While IT outages have become obsolete to the modern business world, the growing emphasis of organizations on legacy application modernization has highlighted the issue again. Traditionally, it was a tedious activity to modernize legacy applications, which involved rewriting application codes. The determination was to salvage all existing parts of code and leverage it to generate value.
Throughout the process of legacy application modernization, organizations face immense pressure to do more, however, for many businesses that run almost completely on legacy applications, the process becomes overwhelming. Organizations simply cannot concentrate on the modernization process while maintaining cost-effectiveness. This is because they might have to begin the process again by the time their applications have been modernized.
When Must Organizations Focus on Legacy Application Modernization
In the current world of business, being a competitive participant is not enough. Organizations need to emphasize disruption as a key priority and for doing so, they need to surf on the wave of latest technologies. The aspects that make organizations reluctant to disrupt technologies in developed markets are the ones that hold the greatest potential in developing markets. According to Gartner, organizations will need to spend close to 3X for every investment made in digital to realize a continuous legacy application modernization.
It is important that organizations continue to invest in system innovation, which will help them add significant value to their business. This will also help them enhance their capabilities to deliver next-generation solutions to their customers.
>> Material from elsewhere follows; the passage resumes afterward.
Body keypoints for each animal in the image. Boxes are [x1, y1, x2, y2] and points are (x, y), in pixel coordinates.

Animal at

It is necessary that organizations identify legacy applications and analyze technologies being leveraged in critical processes.
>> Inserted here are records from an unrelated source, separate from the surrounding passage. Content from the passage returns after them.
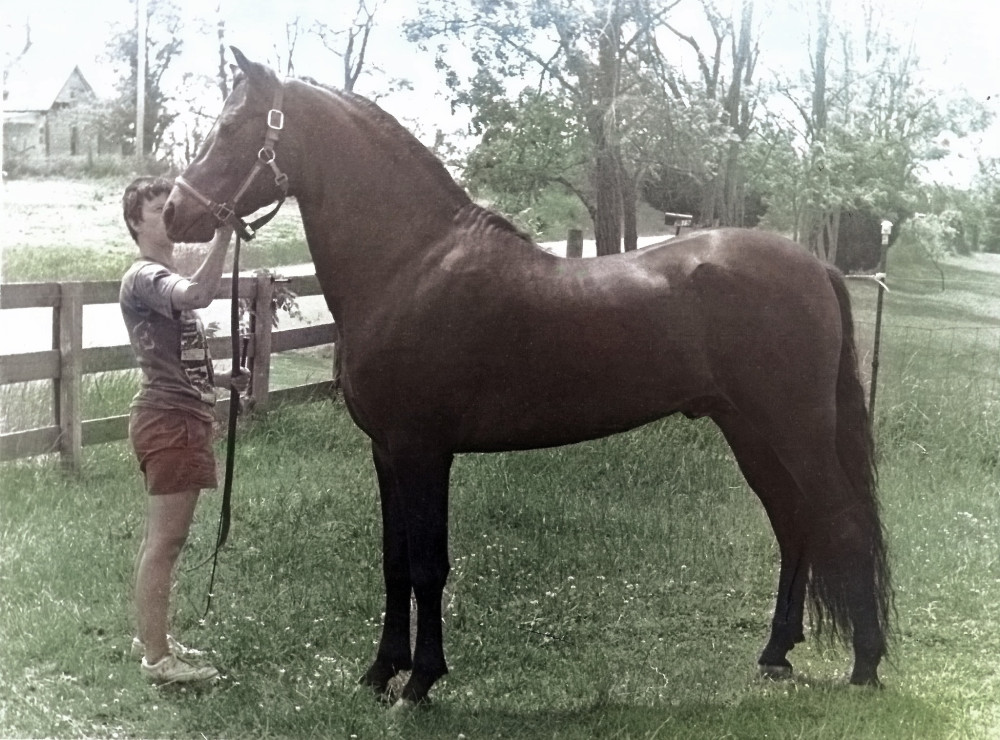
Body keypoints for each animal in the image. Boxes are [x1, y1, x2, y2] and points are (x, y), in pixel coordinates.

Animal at [164, 48, 892, 707]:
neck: (410, 265)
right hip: (750, 432)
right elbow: (394, 563)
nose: (172, 211)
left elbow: (427, 565)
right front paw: (379, 672)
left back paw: (866, 666)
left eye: (231, 126)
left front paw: (420, 682)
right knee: (795, 522)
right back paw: (776, 654)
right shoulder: (386, 452)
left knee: (843, 521)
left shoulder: (423, 450)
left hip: (794, 431)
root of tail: (817, 267)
Containerization in Legacy Application Modernization for Greater Innovation
For realizing greater operational excellence with digital innovation while mitigating overhead, organizations need to consider containerization in their legacy application modernization strategy. This helps them in versioning components of their legacy applications to benefit more from the cloud. Also, containerization enables portability, which enables organizations to rid the existing dependencies while moving their applications to the cloud.
Containerizing legacy applications demands resources that change the application code for leveraging base platform services. However, it provides high value, repeatability, and stability while allowing applications to benefit from cloud functionalities such as continuous integration and continuous delivery (CI/CD). Although legacy application modernization can be a resource-intensive process, it allows you to decrease the time and resources spent managing these applications.
In their search for the right option, Organizations and technology leaders need to assess and resolve legacy challenges from the perspective of cost, risks, and impacts. They need to emphasize how modernization approaches improve these aspects. Therefore, during the analysis of legacy challenges and formulating approaches, organizations must evaluate technologies in context with evolving dynamics of the market.
To Sum UP
Legacy application portfolios have often been viewed as an issue and are subjected to rip-and-replace on a large scale. Organizations and technology leaders must focus on the management of their legacy application portfolio as an asset. They must resolve challenges and execute continuous business-driven modernization for realizing optimum value.